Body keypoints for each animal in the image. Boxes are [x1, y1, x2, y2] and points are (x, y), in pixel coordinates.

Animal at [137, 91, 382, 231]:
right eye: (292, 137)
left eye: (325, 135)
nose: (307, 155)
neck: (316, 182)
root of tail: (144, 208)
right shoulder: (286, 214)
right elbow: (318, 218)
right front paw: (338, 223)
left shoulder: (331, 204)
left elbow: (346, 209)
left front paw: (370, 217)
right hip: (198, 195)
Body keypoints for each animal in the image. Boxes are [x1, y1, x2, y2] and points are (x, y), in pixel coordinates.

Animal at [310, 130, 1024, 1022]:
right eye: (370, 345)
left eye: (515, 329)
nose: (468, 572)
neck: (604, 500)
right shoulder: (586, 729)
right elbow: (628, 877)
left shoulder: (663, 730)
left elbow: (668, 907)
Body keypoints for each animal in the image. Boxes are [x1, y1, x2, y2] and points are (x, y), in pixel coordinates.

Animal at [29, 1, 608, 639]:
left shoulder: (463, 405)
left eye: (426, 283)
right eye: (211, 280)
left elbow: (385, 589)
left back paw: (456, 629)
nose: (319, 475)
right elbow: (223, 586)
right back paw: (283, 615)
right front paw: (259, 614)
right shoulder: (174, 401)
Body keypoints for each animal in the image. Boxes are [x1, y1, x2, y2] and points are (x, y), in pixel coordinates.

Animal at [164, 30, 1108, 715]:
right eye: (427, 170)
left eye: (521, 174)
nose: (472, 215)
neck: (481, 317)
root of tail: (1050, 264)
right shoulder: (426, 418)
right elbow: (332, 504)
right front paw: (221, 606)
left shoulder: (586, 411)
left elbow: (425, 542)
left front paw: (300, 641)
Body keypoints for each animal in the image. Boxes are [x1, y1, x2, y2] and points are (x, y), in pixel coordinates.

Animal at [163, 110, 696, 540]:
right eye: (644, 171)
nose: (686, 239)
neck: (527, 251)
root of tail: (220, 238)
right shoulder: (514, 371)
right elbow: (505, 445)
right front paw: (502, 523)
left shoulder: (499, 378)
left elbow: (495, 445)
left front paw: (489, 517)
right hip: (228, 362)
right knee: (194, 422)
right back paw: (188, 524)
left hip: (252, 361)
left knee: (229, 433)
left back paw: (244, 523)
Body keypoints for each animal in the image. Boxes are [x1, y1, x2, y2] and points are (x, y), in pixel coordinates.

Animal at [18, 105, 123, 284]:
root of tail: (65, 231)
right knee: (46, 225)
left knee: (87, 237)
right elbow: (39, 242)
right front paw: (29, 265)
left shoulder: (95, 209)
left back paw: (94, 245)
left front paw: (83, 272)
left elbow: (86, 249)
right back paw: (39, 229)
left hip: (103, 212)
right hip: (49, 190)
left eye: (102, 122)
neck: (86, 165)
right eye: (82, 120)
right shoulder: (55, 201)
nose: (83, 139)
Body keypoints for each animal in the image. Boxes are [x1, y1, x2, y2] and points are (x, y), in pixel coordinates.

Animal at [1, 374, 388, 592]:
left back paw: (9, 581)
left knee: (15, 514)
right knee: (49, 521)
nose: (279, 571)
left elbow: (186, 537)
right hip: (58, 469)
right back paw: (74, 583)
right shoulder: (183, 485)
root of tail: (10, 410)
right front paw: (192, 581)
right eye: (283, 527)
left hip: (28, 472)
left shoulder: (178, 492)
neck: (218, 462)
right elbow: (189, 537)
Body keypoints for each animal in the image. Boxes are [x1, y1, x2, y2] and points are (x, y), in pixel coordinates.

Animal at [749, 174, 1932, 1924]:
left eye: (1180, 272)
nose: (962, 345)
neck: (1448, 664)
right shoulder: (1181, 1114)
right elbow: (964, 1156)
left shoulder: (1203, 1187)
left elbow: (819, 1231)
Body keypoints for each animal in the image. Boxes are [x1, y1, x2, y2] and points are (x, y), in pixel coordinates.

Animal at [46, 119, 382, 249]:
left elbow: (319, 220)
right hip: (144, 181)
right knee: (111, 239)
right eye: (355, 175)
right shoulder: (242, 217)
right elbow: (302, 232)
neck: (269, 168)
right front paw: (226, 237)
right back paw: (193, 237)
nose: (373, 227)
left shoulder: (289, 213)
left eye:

◇ ◇ ◇ ◇ ◇ ◇ ◇

- [Activity] Would you return all of the data exactly as given?

- [Written answer]
Body keypoints for each animal in the image. Boxes are [x1, y1, x2, y2] and points are (x, y), in pixel coordinates.

Animal at [137, 91, 382, 231]:
right eye: (292, 137)
left eye: (325, 135)
nose: (307, 155)
neck: (316, 182)
root of tail: (144, 208)
right shoulder: (286, 214)
right elbow: (318, 218)
right front paw: (338, 223)
left shoulder: (331, 204)
left elbow: (346, 209)
left front paw: (370, 217)
right hip: (198, 195)
Body keypoints for each animal in the image. Boxes are [x1, y1, x2, y2] and points are (x, y), in pixel coordinates.

Animal at [310, 130, 1024, 1022]:
right eye: (370, 345)
left eye: (515, 329)
nose: (468, 572)
neck: (604, 500)
right shoulder: (586, 729)
right elbow: (628, 877)
left shoulder: (663, 730)
left elbow: (668, 907)
Body keypoints for each animal in the image. Boxes are [x1, y1, x2, y2] and points are (x, y), in pixel coordinates.

Animal at [29, 1, 608, 639]:
left shoulder: (463, 405)
left eye: (426, 283)
right eye: (211, 280)
left elbow: (385, 589)
left back paw: (456, 629)
nose: (319, 475)
right elbow: (223, 586)
right back paw: (283, 615)
right front paw: (259, 614)
right shoulder: (174, 401)
Body keypoints for each animal in the image. Boxes are [x1, y1, x2, y2] and points are (x, y), in pixel coordinates.

Animal at [164, 30, 1108, 715]:
right eye: (427, 170)
left eye: (521, 174)
nose: (472, 215)
neck: (481, 317)
root of tail: (1050, 264)
right shoulder: (426, 418)
right elbow: (332, 504)
right front paw: (221, 606)
left shoulder: (586, 411)
left elbow: (425, 542)
left front paw: (300, 641)
Body keypoints for each animal in the image. Boxes are [x1, y1, x2, y2] and points are (x, y), in pixel coordinates.

Animal at [163, 110, 696, 540]:
right eye: (644, 171)
nose: (686, 239)
neck: (527, 251)
root of tail: (220, 238)
right shoulder: (514, 371)
right elbow: (505, 445)
right front paw: (502, 523)
left shoulder: (499, 378)
left elbow: (495, 445)
left front paw: (489, 517)
right hip: (228, 362)
right knee: (194, 422)
right back paw: (188, 524)
left hip: (252, 361)
left knee: (229, 433)
left back paw: (244, 523)
Body keypoints for each animal in the image. Boxes are [x1, y1, x2, y2] and points are (x, y), in pixel coordinates.

Animal at [18, 105, 123, 284]:
root of tail: (65, 231)
right knee: (46, 225)
left knee: (87, 237)
right elbow: (39, 242)
right front paw: (29, 265)
left shoulder: (95, 209)
left back paw: (94, 245)
left front paw: (83, 272)
left elbow: (86, 249)
right back paw: (39, 229)
left hip: (103, 212)
right hip: (49, 190)
left eye: (102, 122)
neck: (86, 165)
right eye: (82, 120)
right shoulder: (55, 201)
nose: (83, 139)
Body keypoints for each animal in the image. Boxes are [x1, y1, x2, y2] and points are (x, y), in pixel coordinates.

Animal at [1, 374, 388, 592]:
left back paw: (9, 581)
left knee: (15, 514)
right knee: (49, 521)
nose: (279, 571)
left elbow: (186, 537)
right hip: (58, 469)
right back paw: (74, 583)
right shoulder: (183, 485)
root of tail: (10, 410)
right front paw: (192, 581)
right eye: (283, 527)
left hip: (28, 472)
left shoulder: (178, 492)
neck: (218, 462)
right elbow: (189, 537)
Body keypoints for each animal in the image. Boxes are [x1, y1, x2, y2] and points are (x, y), in pixel coordinates.

Animal at [749, 174, 1932, 1924]:
left eye: (1180, 272)
nose: (962, 345)
neck: (1448, 664)
right shoulder: (1181, 1114)
right elbow: (964, 1156)
left shoulder: (1203, 1187)
left elbow: (819, 1231)
Body keypoints for each animal in the image. Boxes are [x1, y1, x2, y2] and points are (x, y), in pixel coordinates.

Animal at [46, 119, 382, 249]:
left elbow: (319, 220)
right hip: (144, 181)
right knee: (111, 239)
right eye: (355, 175)
right shoulder: (242, 217)
right elbow: (302, 232)
neck: (269, 168)
right front paw: (226, 237)
right back paw: (193, 237)
nose: (373, 227)
left shoulder: (289, 213)
left eye:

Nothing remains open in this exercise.